ICICI Bank’s rather subdued numbers for the June 2009 quarter suggest that it could take a while to get back on track. Core profits (net interest income plus fees minus costs minus loan provisions) of the bank were down 65 per cent year-on-year and about 40 per cent sequentially.
If the bank managed to post net profits of Rs 878 crore, it was thanks to capital gains of Rs 700 crore and lower costs; since interest rates are likely to move up, such gains may be hard to come by in the near future.
The bank was earning an NIM of around 3 per cent on the domestic book, thanks to a high share of high-yielding assets. But it is unlikely to expand meaningfully this year with the loan book likely to see marginal growth.
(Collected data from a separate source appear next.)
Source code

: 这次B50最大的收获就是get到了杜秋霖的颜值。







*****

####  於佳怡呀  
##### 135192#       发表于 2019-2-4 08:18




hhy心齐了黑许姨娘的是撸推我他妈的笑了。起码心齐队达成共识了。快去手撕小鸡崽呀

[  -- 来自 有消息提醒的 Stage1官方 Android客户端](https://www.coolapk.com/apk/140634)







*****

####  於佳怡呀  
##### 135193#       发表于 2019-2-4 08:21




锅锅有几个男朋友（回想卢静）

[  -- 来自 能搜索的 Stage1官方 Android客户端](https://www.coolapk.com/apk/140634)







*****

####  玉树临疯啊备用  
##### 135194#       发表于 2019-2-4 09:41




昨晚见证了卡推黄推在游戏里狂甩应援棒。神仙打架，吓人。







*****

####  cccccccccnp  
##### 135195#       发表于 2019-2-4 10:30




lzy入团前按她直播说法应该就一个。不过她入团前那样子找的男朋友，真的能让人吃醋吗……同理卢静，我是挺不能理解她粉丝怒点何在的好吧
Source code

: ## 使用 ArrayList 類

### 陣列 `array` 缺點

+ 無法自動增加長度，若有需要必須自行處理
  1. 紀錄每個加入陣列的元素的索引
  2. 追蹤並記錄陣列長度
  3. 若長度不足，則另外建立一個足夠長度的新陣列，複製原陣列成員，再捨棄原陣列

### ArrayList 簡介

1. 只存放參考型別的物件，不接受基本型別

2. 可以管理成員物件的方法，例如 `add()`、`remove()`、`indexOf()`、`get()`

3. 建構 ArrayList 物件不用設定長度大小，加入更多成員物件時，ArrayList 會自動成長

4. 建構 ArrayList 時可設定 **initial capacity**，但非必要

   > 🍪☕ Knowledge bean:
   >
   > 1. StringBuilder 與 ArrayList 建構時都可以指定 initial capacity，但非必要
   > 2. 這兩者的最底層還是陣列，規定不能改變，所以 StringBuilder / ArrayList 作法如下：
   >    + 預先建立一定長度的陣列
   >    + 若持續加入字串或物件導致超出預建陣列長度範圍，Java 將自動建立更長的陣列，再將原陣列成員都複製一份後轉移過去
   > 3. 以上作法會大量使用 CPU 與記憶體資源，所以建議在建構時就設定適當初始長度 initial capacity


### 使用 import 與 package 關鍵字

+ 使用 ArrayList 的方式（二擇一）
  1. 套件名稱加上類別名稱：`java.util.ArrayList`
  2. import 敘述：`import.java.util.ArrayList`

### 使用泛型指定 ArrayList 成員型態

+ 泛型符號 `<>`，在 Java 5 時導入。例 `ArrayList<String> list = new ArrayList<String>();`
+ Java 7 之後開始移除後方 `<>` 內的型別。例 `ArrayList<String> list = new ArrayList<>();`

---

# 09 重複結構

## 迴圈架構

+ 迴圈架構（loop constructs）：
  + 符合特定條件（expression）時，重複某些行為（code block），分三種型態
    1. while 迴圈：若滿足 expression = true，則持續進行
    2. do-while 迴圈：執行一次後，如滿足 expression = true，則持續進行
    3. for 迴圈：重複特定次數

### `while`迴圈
While there was a reduction in restructured loans during the quarter — the bank restructured around Rs 1,400 crore worth of loans — and a large quantum of loans was also upgraded, analysts point out that the impaired loan ratio for the bank remains somewhere around 8.5-9 per cent.
That is not low and suggests that the cost of credit will remain high. New gross non performing loans (NPL) during the quarter were about Rs 1,300 crore and analysts estimate that about 5-6 per cent of the loan book was impaired at a gross level during the quarter on an annualised basis.
Also, while the bank provided a fairly large amount of money for bad loans, coverage wasn’t quite up to the mark. Unless, loan growth picks up later in the year, the asset book may be higher by just about 3-4 per cent for the year and profits, therefore, unexciting.